* START INFORMATION SHOWN *

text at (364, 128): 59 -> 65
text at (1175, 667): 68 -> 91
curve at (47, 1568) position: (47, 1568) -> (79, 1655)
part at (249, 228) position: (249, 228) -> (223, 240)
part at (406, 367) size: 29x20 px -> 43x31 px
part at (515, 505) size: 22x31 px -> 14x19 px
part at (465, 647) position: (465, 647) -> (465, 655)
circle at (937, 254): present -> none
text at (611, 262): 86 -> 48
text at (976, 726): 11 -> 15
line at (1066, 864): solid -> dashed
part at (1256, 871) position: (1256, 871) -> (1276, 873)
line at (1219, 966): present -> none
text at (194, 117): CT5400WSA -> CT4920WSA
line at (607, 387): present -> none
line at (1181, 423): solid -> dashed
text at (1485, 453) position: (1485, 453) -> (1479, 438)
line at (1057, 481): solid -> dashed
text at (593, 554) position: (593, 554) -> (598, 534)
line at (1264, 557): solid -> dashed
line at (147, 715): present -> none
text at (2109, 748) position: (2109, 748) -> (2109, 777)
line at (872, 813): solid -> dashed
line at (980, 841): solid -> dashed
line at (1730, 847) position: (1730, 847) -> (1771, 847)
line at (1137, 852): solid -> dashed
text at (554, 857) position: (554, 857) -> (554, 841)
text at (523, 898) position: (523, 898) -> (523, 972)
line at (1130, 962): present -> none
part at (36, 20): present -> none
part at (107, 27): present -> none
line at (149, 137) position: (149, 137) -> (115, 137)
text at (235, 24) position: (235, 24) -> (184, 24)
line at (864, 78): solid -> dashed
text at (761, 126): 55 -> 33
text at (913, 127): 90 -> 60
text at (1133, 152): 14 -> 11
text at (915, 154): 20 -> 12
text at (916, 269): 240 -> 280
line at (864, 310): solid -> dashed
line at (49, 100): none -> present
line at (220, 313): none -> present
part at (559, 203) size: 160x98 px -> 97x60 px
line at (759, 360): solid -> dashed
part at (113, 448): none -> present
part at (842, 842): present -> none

* END INFORMATION SHOWN *

DIRECTIONS FOR THIS TASK: Return every entry above word for word, without changing any character.

RESPONSE BELOW:
text at (364, 128): 59 -> 65
text at (1175, 667): 68 -> 91
curve at (47, 1568) position: (47, 1568) -> (79, 1655)
part at (249, 228) position: (249, 228) -> (223, 240)
part at (406, 367) size: 29x20 px -> 43x31 px
part at (515, 505) size: 22x31 px -> 14x19 px
part at (465, 647) position: (465, 647) -> (465, 655)
circle at (937, 254): present -> none
text at (611, 262): 86 -> 48
text at (976, 726): 11 -> 15
line at (1066, 864): solid -> dashed
part at (1256, 871) position: (1256, 871) -> (1276, 873)
line at (1219, 966): present -> none
text at (194, 117): CT5400WSA -> CT4920WSA
line at (607, 387): present -> none
line at (1181, 423): solid -> dashed
text at (1485, 453) position: (1485, 453) -> (1479, 438)
line at (1057, 481): solid -> dashed
text at (593, 554) position: (593, 554) -> (598, 534)
line at (1264, 557): solid -> dashed
line at (147, 715): present -> none
text at (2109, 748) position: (2109, 748) -> (2109, 777)
line at (872, 813): solid -> dashed
line at (980, 841): solid -> dashed
line at (1730, 847) position: (1730, 847) -> (1771, 847)
line at (1137, 852): solid -> dashed
text at (554, 857) position: (554, 857) -> (554, 841)
text at (523, 898) position: (523, 898) -> (523, 972)
line at (1130, 962): present -> none
part at (36, 20): present -> none
part at (107, 27): present -> none
line at (149, 137) position: (149, 137) -> (115, 137)
text at (235, 24) position: (235, 24) -> (184, 24)
line at (864, 78): solid -> dashed
text at (761, 126): 55 -> 33
text at (913, 127): 90 -> 60
text at (1133, 152): 14 -> 11
text at (915, 154): 20 -> 12
text at (916, 269): 240 -> 280
line at (864, 310): solid -> dashed
line at (49, 100): none -> present
line at (220, 313): none -> present
part at (559, 203) size: 160x98 px -> 97x60 px
line at (759, 360): solid -> dashed
part at (113, 448): none -> present
part at (842, 842): present -> none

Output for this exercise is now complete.